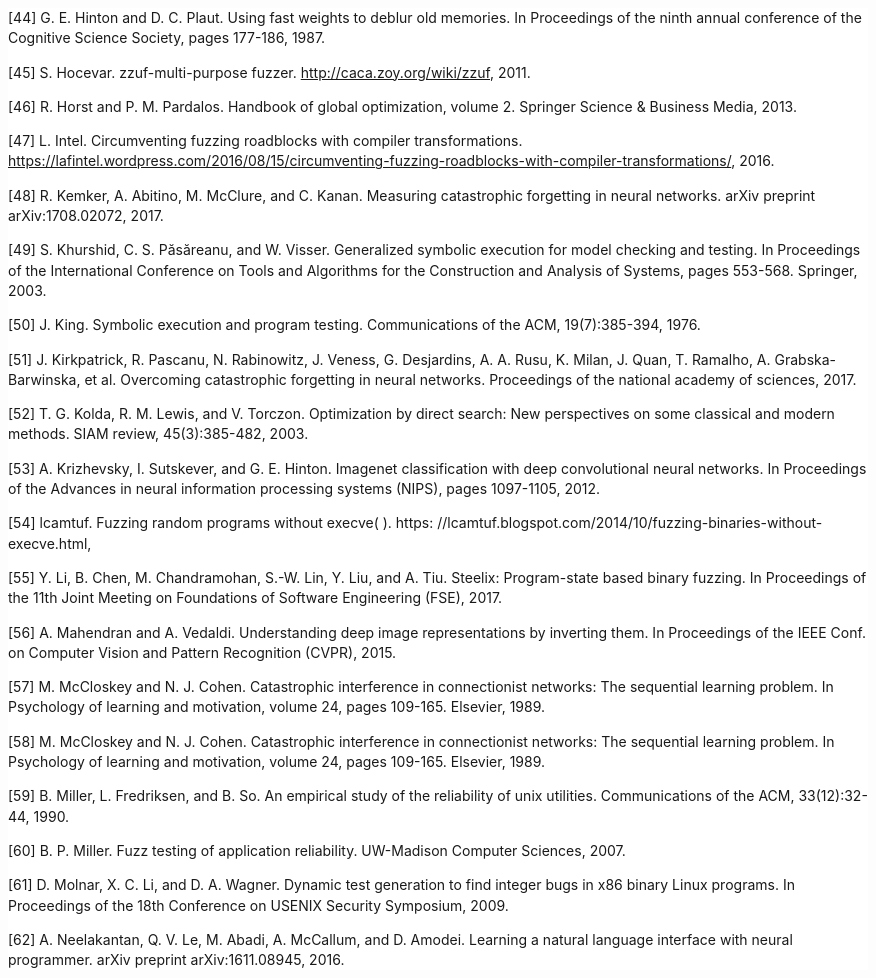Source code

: [44] G. E. Hinton and D. C. Plaut. Using fast weights to deblur old memories. In Proceedings of the ninth annual conference of the Cognitive Science Society, pages 177-186, 1987.

[45] S. Hocevar. zzuf-multi-purpose fuzzer. http://caca.zoy.org/wiki/zzuf, 2011.

[46] R. Horst and P. M. Pardalos. Handbook of global optimization, volume 2. Springer Science & Business Media, 2013.

[47] L. Intel. Circumventing fuzzing roadblocks with compiler transformations. https://lafintel.wordpress.com/2016/08/15/circumventing-fuzzing-roadblocks-with-compiler-transformations/, 2016.

[48] R. Kemker, A. Abitino, M. McClure, and C. Kanan. Measuring catastrophic forgetting in neural networks. arXiv preprint arXiv:1708.02072, 2017.

[49] S. Khurshid, C. S. Păsăreanu, and W. Visser. Generalized symbolic execution for model checking and testing. In Proceedings of the International Conference on Tools and Algorithms for the Construction and Analysis of Systems, pages 553-568. Springer, 2003.

[50] J. King. Symbolic execution and program testing. Communications of the ACM, 19(7):385-394, 1976.

[51] J. Kirkpatrick, R. Pascanu, N. Rabinowitz, J. Veness, G. Desjardins, A. A. Rusu, K. Milan, J. Quan, T. Ramalho, A. Grabska-Barwinska, et al. Overcoming catastrophic forgetting in neural networks. Proceedings of the national academy of sciences, 2017.

[52] T. G. Kolda, R. M. Lewis, and V. Torczon. Optimization by direct search: New perspectives on some classical and modern methods. SIAM review, 45(3):385-482, 2003.

[53] A. Krizhevsky, I. Sutskever, and G. E. Hinton. Imagenet classification with deep convolutional neural networks. In Proceedings of the Advances in neural information processing systems (NIPS), pages 1097-1105, 2012.

[54] lcamtuf. Fuzzing random programs without execve(   ). https: //lcamtuf.blogspot.com/2014/10/fuzzing-binaries-without-execve.html,

[55] Y. Li, B. Chen, M. Chandramohan, S.-W. Lin, Y. Liu, and A. Tiu. Steelix: Program-state based binary fuzzing. In Proceedings of the 11th Joint Meeting on Foundations of Software Engineering (FSE), 2017.

[56] A. Mahendran and A. Vedaldi. Understanding deep image representations by inverting them. In Proceedings of the IEEE Conf. on Computer Vision and Pattern Recognition (CVPR), 2015.

[57] M. McCloskey and N. J. Cohen. Catastrophic interference in connectionist networks: The sequential learning problem. In Psychology of learning and motivation, volume 24, pages 109-165. Elsevier, 1989.

[58] M. McCloskey and N. J. Cohen. Catastrophic interference in connectionist networks: The sequential learning problem. In Psychology of learning and motivation, volume 24, pages 109-165. Elsevier, 1989.

[59] B. Miller, L. Fredriksen, and B. So. An empirical study of the reliability of unix utilities. Communications of the ACM, 33(12):32-44, 1990.

[60] B. P. Miller. Fuzz testing of application reliability. UW-Madison Computer Sciences, 2007.

[61] D. Molnar, X. C. Li, and D. A. Wagner. Dynamic test generation to find integer bugs in x86 binary Linux programs. In Proceedings of the 18th Conference on USENIX Security Symposium, 2009.

[62] A. Neelakantan, Q. V. Le, M. Abadi, A. McCallum, and D. Amodei. Learning a natural language interface with neural programmer. arXiv preprint arXiv:1611.08945, 2016.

^^^^

→ **Goal of the exercise**
Transcribe the text of the data above verbatim, omitting the pictures from your answer.

→ **Expected answer**
Source code

: [44] G. E. Hinton and D. C. Plaut. Using fast weights to deblur old memories. In Proceedings of the ninth annual conference of the Cognitive Science Society, pages 177-186, 1987.

[45] S. Hocevar. zzuf-multi-purpose fuzzer. http://caca.zoy.org/wiki/zzuf, 2011.

[46] R. Horst and P. M. Pardalos. Handbook of global optimization, volume 2. Springer Science & Business Media, 2013.

[47] L. Intel. Circumventing fuzzing roadblocks with compiler transformations. https://lafintel.wordpress.com/2016/08/15/circumventing-fuzzing-roadblocks-with-compiler-transformations/, 2016.

[48] R. Kemker, A. Abitino, M. McClure, and C. Kanan. Measuring catastrophic forgetting in neural networks. arXiv preprint arXiv:1708.02072, 2017.

[49] S. Khurshid, C. S. Păsăreanu, and W. Visser. Generalized symbolic execution for model checking and testing. In Proceedings of the International Conference on Tools and Algorithms for the Construction and Analysis of Systems, pages 553-568. Springer, 2003.

[50] J. King. Symbolic execution and program testing. Communications of the ACM, 19(7):385-394, 1976.

[51] J. Kirkpatrick, R. Pascanu, N. Rabinowitz, J. Veness, G. Desjardins, A. A. Rusu, K. Milan, J. Quan, T. Ramalho, A. Grabska-Barwinska, et al. Overcoming catastrophic forgetting in neural networks. Proceedings of the national academy of sciences, 2017.

[52] T. G. Kolda, R. M. Lewis, and V. Torczon. Optimization by direct search: New perspectives on some classical and modern methods. SIAM review, 45(3):385-482, 2003.

[53] A. Krizhevsky, I. Sutskever, and G. E. Hinton. Imagenet classification with deep convolutional neural networks. In Proceedings of the Advances in neural information processing systems (NIPS), pages 1097-1105, 2012.

[54] lcamtuf. Fuzzing random programs without execve(   ). https: //lcamtuf.blogspot.com/2014/10/fuzzing-binaries-without-execve.html,

[55] Y. Li, B. Chen, M. Chandramohan, S.-W. Lin, Y. Liu, and A. Tiu. Steelix: Program-state based binary fuzzing. In Proceedings of the 11th Joint Meeting on Foundations of Software Engineering (FSE), 2017.

[56] A. Mahendran and A. Vedaldi. Understanding deep image representations by inverting them. In Proceedings of the IEEE Conf. on Computer Vision and Pattern Recognition (CVPR), 2015.

[57] M. McCloskey and N. J. Cohen. Catastrophic interference in connectionist networks: The sequential learning problem. In Psychology of learning and motivation, volume 24, pages 109-165. Elsevier, 1989.

[58] M. McCloskey and N. J. Cohen. Catastrophic interference in connectionist networks: The sequential learning problem. In Psychology of learning and motivation, volume 24, pages 109-165. Elsevier, 1989.

[59] B. Miller, L. Fredriksen, and B. So. An empirical study of the reliability of unix utilities. Communications of the ACM, 33(12):32-44, 1990.

[60] B. P. Miller. Fuzz testing of application reliability. UW-Madison Computer Sciences, 2007.

[61] D. Molnar, X. C. Li, and D. A. Wagner. Dynamic test generation to find integer bugs in x86 binary Linux programs. In Proceedings of the 18th Conference on USENIX Security Symposium, 2009.

[62] A. Neelakantan, Q. V. Le, M. Abadi, A. McCallum, and D. Amodei. Learning a natural language interface with neural programmer. arXiv preprint arXiv:1611.08945, 2016.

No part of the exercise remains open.